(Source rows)
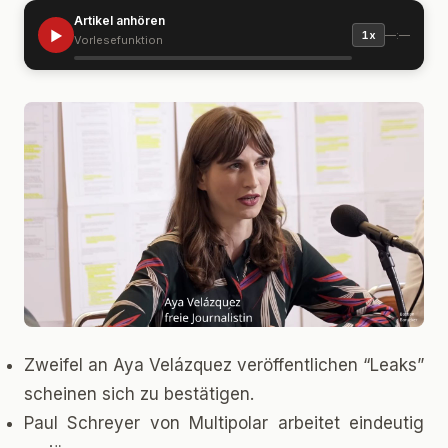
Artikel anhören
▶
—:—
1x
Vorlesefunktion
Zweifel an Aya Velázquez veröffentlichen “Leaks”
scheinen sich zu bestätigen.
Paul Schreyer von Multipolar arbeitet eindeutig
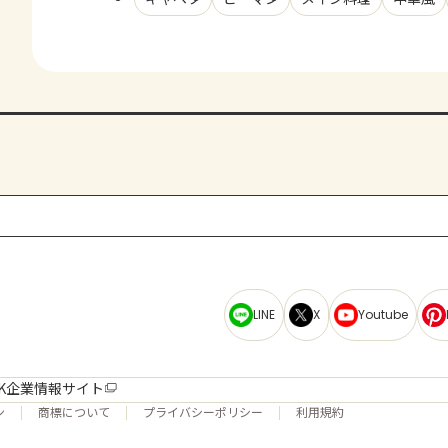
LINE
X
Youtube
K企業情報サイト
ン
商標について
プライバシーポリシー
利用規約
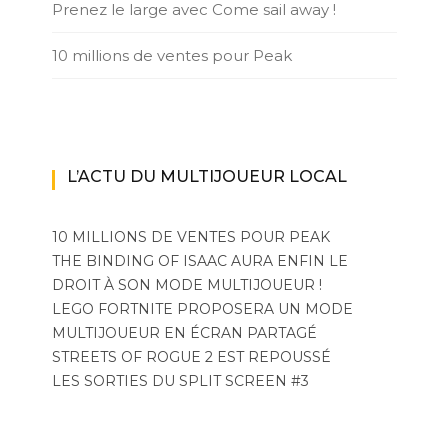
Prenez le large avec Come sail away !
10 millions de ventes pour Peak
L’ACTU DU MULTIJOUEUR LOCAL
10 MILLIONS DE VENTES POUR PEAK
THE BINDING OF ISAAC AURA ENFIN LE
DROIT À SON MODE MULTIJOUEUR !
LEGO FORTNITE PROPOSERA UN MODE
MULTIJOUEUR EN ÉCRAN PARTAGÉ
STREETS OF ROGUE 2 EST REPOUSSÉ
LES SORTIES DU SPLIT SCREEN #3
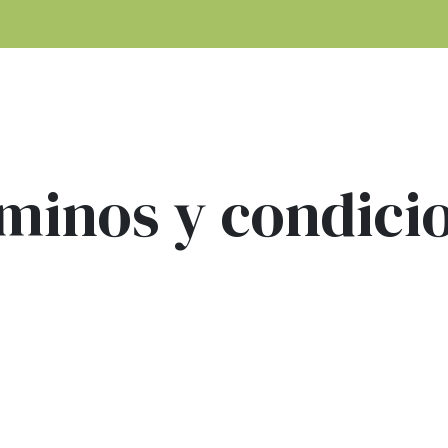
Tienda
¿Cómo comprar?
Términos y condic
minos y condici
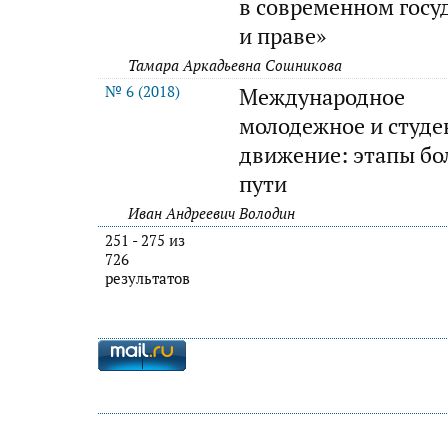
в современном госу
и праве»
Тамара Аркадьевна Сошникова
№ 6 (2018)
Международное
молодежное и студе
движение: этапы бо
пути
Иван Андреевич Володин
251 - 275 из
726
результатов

Directions for this task: Copy out, unchanged, every line from the one containing "в современном госу" through the last line of the rows, including both ends.

Task response:
в современном госу
и праве»
Тамара Аркадьевна Сошникова
№ 6 (2018)
Международное
молодежное и студе
движение: этапы бо
пути
Иван Андреевич Володин
251 - 275 из
726
результатов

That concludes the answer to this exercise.